We lived on the farm with our faithful dog Sandy, who was part beagle, part poodle. We called him Sandy because the mother-in-law of the man who drew Little Orphan Annie gave him to us while we were living in Chicago. Sandy loved to accompany us on our hunting trips. Another varmint we used to shoot were woodchucks. Sandy was an excellent woodchuck hunter.
My mother grew up on a farm herself. She was an excellent cook and seamstress. She made excellent bread from fifty-pound sacks of flour that were stored in our kitchen. In addition, she canned much of our vegetables and berries. Besides that, we had a root cellar where we stored the potatoes, cabbages, rutabagas, and carrots for the winter.
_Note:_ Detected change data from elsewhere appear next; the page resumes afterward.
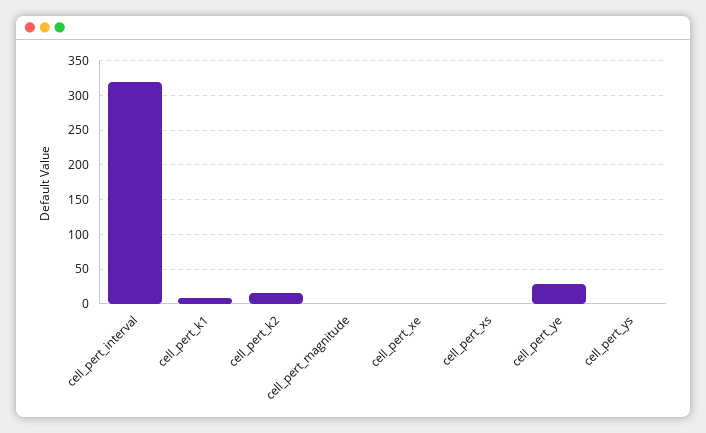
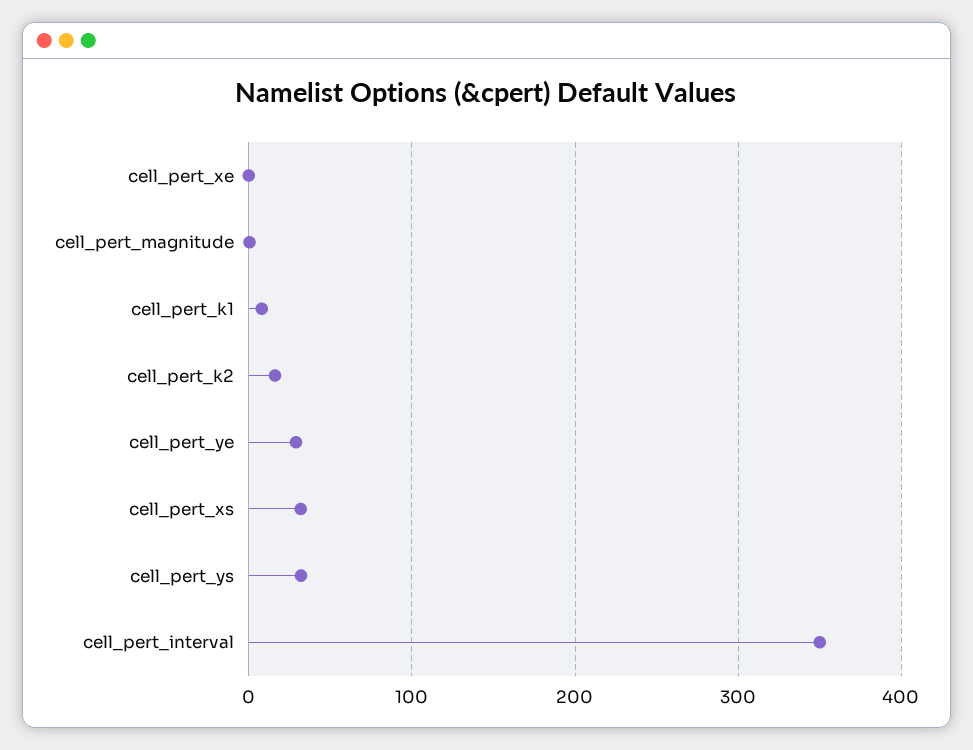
  {
-   "cell_pert_interval": 320,
+   "cell_pert_interval": 350,
    "cell_pert_k1": 10,
    "cell_pert_k2": 20,
    "cell_pert_magnitude": 0,
    "cell_pert_xe": 0,
-   "cell_pert_xs": 0,
+   "cell_pert_xs": 30,
    "cell_pert_ye": 30,
-   "cell_pert_ys": 0
+   "cell_pert_ys": 30
  }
The village consisted of one church, one school, and the general store. One of the biggest sources of entertainment was the local church, which conducted services on Sundays and Wednesdays. It was a Presbyterian church, but everyone in town came because it was the only one (except for the Catholics, of course.) Our family was Norwegian Lutheran. The church hosted chicken dinners, which normally cost 35¢ but I received a free chicken dinner for hauling firewood. The food was rich: roasted chicken, lots of mashed potatoes, peas and carrots, and pie. In addition, the PTA of the school had Bunco parties every few weeks, and many kids and all the parents came to it. They would serve cake and coffee. One man in town could play the accordion, so he was a source of entertainment at PTA meetings. His musical act was called “Jakey and his Acordine.”
This all ended when we moved into the city so that I could go to high school. This move was not as much of a shock as the previous one. Most people in Superior were of the same economic class and were predominantly Scandinavians. Now that I am really old I still remember the fun I had growing up in Bennett, Wisconsin. This experience of growing up in the country with minimum comforts and no frills has shaped my life.